Pets will be subjected to x-ray scans when taken on flights after two Austrian airports introduced new security measures.

Klagenfurt and Graz airports now require pets to be put through x-ray baggage scanning machines to prevent them from being used for smuggling illegal materials such as drugs or explosives, rather than simply having the animals walk through metal detectors, according to the Local.

An EU directive introduced at the start of the year made it compulsory for pets to be scanned by metal detectors when boarding flights. However, Austrian legislation means that individual airports have the right to choose how this scanning is implemented.

An Austrian interior ministry spokesman said that a safety study was being carried out to ensure that radiation from the x-rays would not damage the health of pets, after both airports reportedly received complaints from concerned owners. The spokesman said that initial findings showed that "there is no problem at all as regards to a negative impact on pets' health".
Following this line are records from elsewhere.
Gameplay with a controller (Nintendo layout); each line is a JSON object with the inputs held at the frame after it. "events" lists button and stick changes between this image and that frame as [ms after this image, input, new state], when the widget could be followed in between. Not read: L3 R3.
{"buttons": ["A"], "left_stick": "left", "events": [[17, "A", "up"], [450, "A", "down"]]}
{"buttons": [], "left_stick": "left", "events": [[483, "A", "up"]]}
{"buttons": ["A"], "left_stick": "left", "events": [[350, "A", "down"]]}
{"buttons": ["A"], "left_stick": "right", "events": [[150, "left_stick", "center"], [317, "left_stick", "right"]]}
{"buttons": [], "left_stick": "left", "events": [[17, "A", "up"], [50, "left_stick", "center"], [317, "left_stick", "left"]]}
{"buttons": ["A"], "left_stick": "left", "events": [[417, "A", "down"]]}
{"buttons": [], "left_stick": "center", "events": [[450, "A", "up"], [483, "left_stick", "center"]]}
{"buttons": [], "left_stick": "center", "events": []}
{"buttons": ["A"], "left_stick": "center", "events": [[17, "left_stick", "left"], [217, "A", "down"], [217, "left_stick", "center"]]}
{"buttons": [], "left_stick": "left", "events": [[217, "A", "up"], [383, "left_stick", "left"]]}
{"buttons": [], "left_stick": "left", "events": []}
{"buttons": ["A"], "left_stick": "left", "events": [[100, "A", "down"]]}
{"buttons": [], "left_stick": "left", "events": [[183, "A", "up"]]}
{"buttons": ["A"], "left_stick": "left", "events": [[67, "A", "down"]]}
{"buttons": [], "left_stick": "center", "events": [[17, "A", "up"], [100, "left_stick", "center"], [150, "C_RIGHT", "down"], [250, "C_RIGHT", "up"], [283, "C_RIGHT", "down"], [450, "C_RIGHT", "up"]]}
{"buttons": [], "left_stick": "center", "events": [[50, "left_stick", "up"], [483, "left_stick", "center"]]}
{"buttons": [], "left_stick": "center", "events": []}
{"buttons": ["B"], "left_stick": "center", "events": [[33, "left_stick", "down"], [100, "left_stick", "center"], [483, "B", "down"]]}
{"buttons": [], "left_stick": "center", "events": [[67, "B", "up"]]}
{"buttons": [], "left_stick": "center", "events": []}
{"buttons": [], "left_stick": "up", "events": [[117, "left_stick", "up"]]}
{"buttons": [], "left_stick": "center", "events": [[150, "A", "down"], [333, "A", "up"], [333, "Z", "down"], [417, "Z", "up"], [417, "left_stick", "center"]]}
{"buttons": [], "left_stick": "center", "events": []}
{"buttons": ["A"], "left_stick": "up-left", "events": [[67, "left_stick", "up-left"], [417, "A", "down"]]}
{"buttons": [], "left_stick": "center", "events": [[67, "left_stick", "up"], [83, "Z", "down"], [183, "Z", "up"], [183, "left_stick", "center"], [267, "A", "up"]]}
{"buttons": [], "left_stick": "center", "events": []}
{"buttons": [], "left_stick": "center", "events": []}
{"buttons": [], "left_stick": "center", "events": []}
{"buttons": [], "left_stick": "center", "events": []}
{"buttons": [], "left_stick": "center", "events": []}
According to the U.S. Food and Drug Administration, the dosage of radiation received by objects scanned by airport x-ray systems is extremely low, totalling one millirad or less. In comparison, the minimum dosage used in food irradiation is 30,000 rads (there are 1,000 millirads in one rad).

Cats, dogs and ferrets can travel freely throughout the EU if accompanied by an EU national owner and in possession of a European pet passport. Animals must have received valid anti-rabies vaccinations and be identifiable by an electronic microchip or readable tattoo.